A política parece ensandecer a mente de quem mente.
O vetor da mentira para quem entra nesse mundo de mentiras estruturais acaba por tornar nebulosa a própria interpretação da realidade, quando na verdade, por causa da mentira, a própria interpretação já se transformou em invenção pura e simples, sem-vergonha e sem embasamento a não ser na espúria vontade que direciona a própria mentira.
Vejamos pois este chuchu, um tarado psicopata, que afirma nunca ter visto o primeiro dar lugar ao último nas pesquisas. Mentira. Viu sim.
Mas para quem tem a vida de mentiras, obscurecer a própria realidade para si mesmo e nem notar que o faz despudoradamente ao mundo, esse tipo de coisa se torna fato recorrente na vida.

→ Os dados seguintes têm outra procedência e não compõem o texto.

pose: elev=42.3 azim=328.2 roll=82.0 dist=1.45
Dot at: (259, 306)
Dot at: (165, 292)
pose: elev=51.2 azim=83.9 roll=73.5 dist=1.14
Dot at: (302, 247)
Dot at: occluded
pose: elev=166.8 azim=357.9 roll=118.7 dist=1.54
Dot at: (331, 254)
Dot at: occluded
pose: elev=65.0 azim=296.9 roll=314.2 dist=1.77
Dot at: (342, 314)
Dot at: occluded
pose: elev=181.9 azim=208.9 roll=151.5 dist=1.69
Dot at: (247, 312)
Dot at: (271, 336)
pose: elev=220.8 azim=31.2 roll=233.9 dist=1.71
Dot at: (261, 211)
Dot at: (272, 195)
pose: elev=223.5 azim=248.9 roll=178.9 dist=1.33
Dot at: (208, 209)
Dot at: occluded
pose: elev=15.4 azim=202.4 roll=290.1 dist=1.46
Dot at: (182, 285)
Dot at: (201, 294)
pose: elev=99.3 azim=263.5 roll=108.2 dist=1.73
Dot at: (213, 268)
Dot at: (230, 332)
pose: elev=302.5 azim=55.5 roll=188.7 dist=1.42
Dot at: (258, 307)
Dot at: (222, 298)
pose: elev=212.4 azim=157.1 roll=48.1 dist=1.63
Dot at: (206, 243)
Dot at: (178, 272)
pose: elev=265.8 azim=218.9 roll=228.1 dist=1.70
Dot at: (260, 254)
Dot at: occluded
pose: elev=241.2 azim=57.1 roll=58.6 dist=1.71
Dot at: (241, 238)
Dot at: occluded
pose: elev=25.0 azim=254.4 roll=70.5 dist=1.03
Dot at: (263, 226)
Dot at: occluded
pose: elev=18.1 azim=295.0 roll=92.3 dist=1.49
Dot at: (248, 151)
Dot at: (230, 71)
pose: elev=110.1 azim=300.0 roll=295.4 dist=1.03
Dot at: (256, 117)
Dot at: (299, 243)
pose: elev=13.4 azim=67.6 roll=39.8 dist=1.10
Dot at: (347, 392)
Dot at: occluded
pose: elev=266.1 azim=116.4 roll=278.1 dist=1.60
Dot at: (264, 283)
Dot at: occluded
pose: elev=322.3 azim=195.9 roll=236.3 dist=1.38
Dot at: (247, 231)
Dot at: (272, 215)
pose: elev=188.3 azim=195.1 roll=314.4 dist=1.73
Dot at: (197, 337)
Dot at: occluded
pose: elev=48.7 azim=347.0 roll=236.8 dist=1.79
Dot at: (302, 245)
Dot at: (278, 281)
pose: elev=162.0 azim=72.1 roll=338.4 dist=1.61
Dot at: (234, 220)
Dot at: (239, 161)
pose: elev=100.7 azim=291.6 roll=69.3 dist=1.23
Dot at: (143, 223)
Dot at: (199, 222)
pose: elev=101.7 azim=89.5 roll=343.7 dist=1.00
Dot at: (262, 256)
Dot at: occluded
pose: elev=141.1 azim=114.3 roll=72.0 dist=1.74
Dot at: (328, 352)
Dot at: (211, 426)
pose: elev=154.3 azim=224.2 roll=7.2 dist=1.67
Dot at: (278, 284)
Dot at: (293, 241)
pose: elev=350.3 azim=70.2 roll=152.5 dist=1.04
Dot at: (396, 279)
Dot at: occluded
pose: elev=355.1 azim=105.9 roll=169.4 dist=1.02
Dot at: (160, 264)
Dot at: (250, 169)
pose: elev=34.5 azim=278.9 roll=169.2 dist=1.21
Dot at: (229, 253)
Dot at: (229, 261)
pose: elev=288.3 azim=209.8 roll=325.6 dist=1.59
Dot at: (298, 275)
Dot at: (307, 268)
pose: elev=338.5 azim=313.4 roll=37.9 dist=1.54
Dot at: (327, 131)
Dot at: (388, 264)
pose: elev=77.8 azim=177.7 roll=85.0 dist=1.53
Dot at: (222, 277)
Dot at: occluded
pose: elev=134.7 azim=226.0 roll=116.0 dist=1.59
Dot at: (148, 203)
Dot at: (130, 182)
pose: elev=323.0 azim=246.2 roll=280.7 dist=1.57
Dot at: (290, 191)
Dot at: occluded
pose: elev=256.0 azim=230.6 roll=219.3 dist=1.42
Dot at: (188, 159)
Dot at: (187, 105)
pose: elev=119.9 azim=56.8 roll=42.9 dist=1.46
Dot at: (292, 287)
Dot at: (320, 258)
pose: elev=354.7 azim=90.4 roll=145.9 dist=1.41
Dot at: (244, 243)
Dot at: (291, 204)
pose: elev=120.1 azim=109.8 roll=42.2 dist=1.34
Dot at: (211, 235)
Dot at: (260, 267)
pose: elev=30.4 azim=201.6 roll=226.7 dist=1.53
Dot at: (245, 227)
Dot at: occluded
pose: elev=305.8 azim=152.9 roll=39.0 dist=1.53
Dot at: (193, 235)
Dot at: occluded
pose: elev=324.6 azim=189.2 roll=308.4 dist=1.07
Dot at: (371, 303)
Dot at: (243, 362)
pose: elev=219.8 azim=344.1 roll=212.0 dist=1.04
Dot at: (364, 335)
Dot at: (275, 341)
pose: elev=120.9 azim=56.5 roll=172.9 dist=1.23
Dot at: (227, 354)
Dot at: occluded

Isto é chuchu
Stapafurdiu
No instante em que termina de dizer que o empaque não é um bagulho eleitoreiro, o çapo vira e diz que podemos avisar a opozição que o candidato dele é que vai ganhar a aleição...
Agenda política destruição
Não está só no futebol. Além de quererem acabar com a cultura de Arquibancada, os ignóbeis pretendem encerrar com o que podemos chamar de cultura literária. Torná-la, no mínimo, restrita, longínqüa. Vejam vocês que a trolha cria para seus leitores uma "trolha corrida", numa tentativa de transformar o jornal em algo como capa de portal de internet. Com seus respectivos links, claro.
E, ao invés de investir em algo literário, coisa que deveria ser mais bem apreciada pelos periódicos, transformam-lhe num lixo.
Trânsito infernal. E para alguns basta suspender o uso de caminhão em horário comercial, ou mais que isso.
Solução típica de que não vê o excesso de individualismo, que é o que deveria ser atacado para que pudéssemos alcançar um mínimo de dignidade social.
sábado, abril 05, 2008
EDITORIAR: Um aviso necessário
Caros leitores, aconteceu desse palhaço não conseguir andar mais acompanhado. Nossos colaboradores que desde o início de nossa trajetória Online nos apoiaram e seguiram conosco, pedem hoje autonomia e vôo próprio. Portanto, quem gostava do Teresa Social Club, ou do Mosqueteiro, terá o prazer de seguir a preferência. Um aviso será mantido debaixo da minha cara de palhaço aí do lado, e os respectivos links também.
O Jornar Online segue sua veia original, aquela parte denominada Murar. Foi nisso que nasceu o Jornar Hecho a Mano, e é nisso que seguiremos agora aqui. Talvez não tão constante, mas certamente mais assiduamente.